Many Pharmaceuticals companies are working across the globe towards the development of new treatment therapies for Alpha-1 Anti-trypsin Deficiency to fulfil the unmet needs of Anti-trypsin Deficiency Therapeutic market as discussed in the previous article.
The Alpha-1 Anti-trypsin Deficiency market is expected to change in the future owing to the improvement in the diagnosis techniques, increasing awareness of the disease, and the accelerated funding in healthcare. The launch of emerging therapies during the forecast period of 2019-2028 has also given Alpha-1 Anti-trypsin Deficiency market a boost.

Emerging Therapies

Key players such as Mereo BioPharma (MPH-966), Kamada (Inhaled AAT), Alnylam Pharmaceuticals (ALN-AAT02) and Adverum Biotechnologies (ADVM-043) are involved in developing therapies for Alpha-1 Anti-trypsin Deficiency.
MPH-966 (Alvelestat) is an oral neutrophil elastase inhibitor being developed as an innovative new therapy for the treatment of Alpha-1 Anti-trypsin Deficiency by Mereo BioPharma, which is currently, in the phase II stage of development. However, Kamada is developing an inhaled formulations of AAT administered through the use of a nebuliser, for the treatment of AAT Deficiency. The company believes that Inhaled AAT for AATD will significantly improve the patient’s disease condition and the quality of life of the patients versus current invasive weekly treatment that requires uncomfortable infusion, consumption of time and administration by a medical professional. If approved, Inhaled AAT for AATD is estimated to be the first AAT product that is not required to be delivered intravenously but, instead is administered by a user-friendly, lightweight and silent nebuliser. Inhaled AAT for AATD has been designated as an orphan drug for the treatment of AATD in the United States and Europe.
Anti-trypsin ALN-AAT02 is a subcutaneously administered, investigational RNAi therapeutic dug targeting alpha-1 anti-trypsin (AAT), which is in development for the treatment of AAT deficiency-associated liver disease (alpha-1 liver disease). Alnylam Pharmaceuticals is currently developing it and is in phase I/II stage. Adverum Biotechnologies is currently developing ADVM-043 (AAVrh.10-A1AT), which is in phase I/II phase of development. It is designed as a single-administration treatment to induce long-term A1AT protein expression potentially.
INBRX-10, which is being developed by InhibRx, is currently in phase I stage of development for the treatment of Alpha-1 Anti-trypsin Deficiency. It is an Fc-fusion protein-based therapeutic candidate comprising a modified recombinant version of human alpha-1 anti-trypsin or AAT. INBRX-101 is designed to sustained enhanced plasma concentration with a less frequent, monthly dosing regimen.

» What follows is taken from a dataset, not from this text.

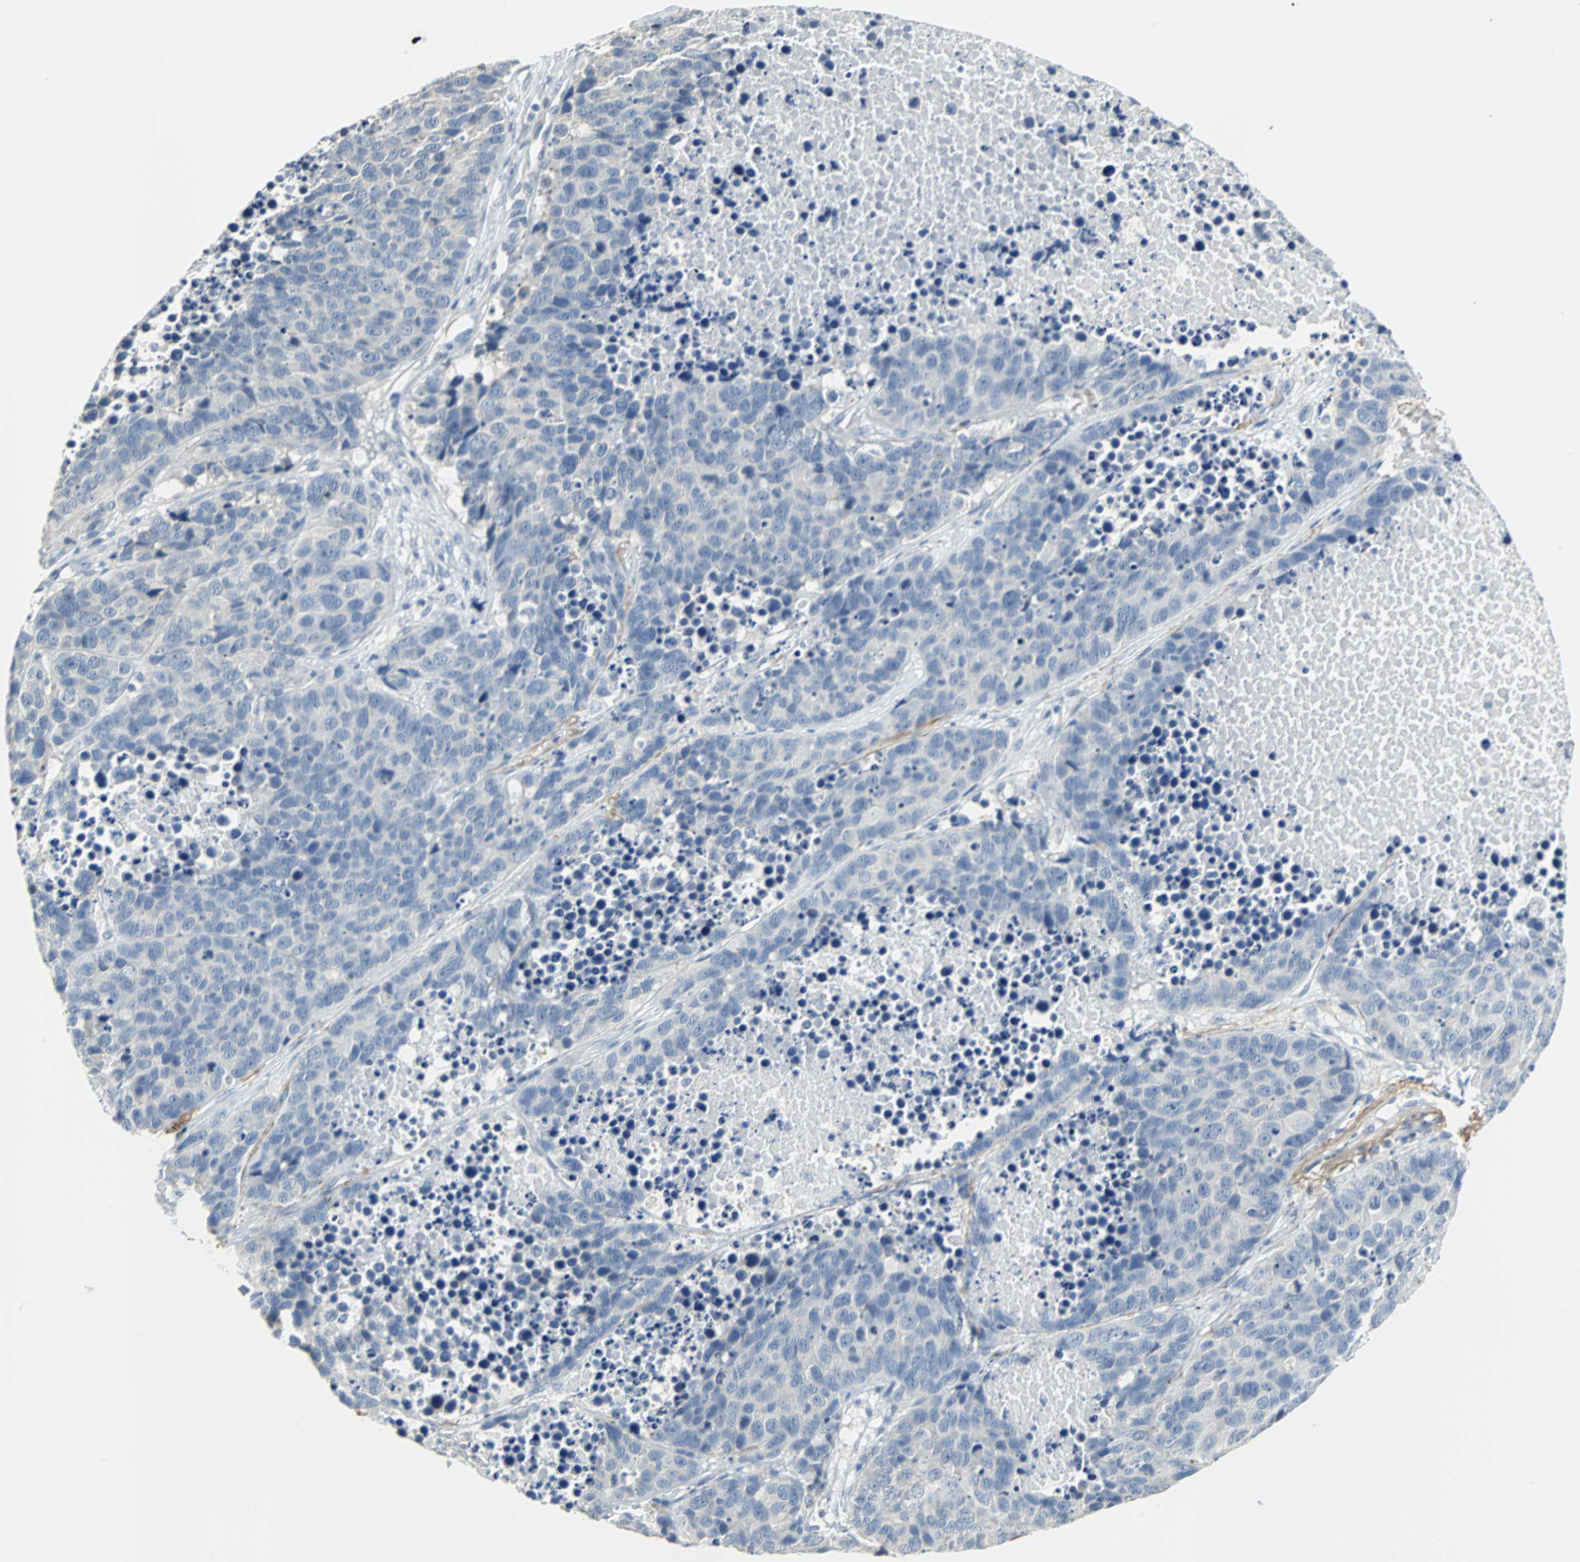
{"staining": {"intensity": "negative", "quantity": "none", "location": "none"}, "tissue": "carcinoid", "cell_type": "Tumor cells", "image_type": "cancer", "snomed": [{"axis": "morphology", "description": "Carcinoid, malignant, NOS"}, {"axis": "topography", "description": "Lung"}], "caption": "IHC micrograph of neoplastic tissue: malignant carcinoid stained with DAB (3,3'-diaminobenzidine) demonstrates no significant protein expression in tumor cells.", "gene": "MUC7", "patient": {"sex": "male", "age": 60}}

Improved understanding of the Anti-trypsin Deficiency and comprehensive research in the area of the development of unique drugs can increase the knowledge of the related health issues, along with a large number of upcoming pipeline drugs, is expected to create a lucrative environment for the growth of AATD treatment market. Treatment approaches for AATD are expected to witness dynamic growth in the future due to the anticipated launch of new product approvals.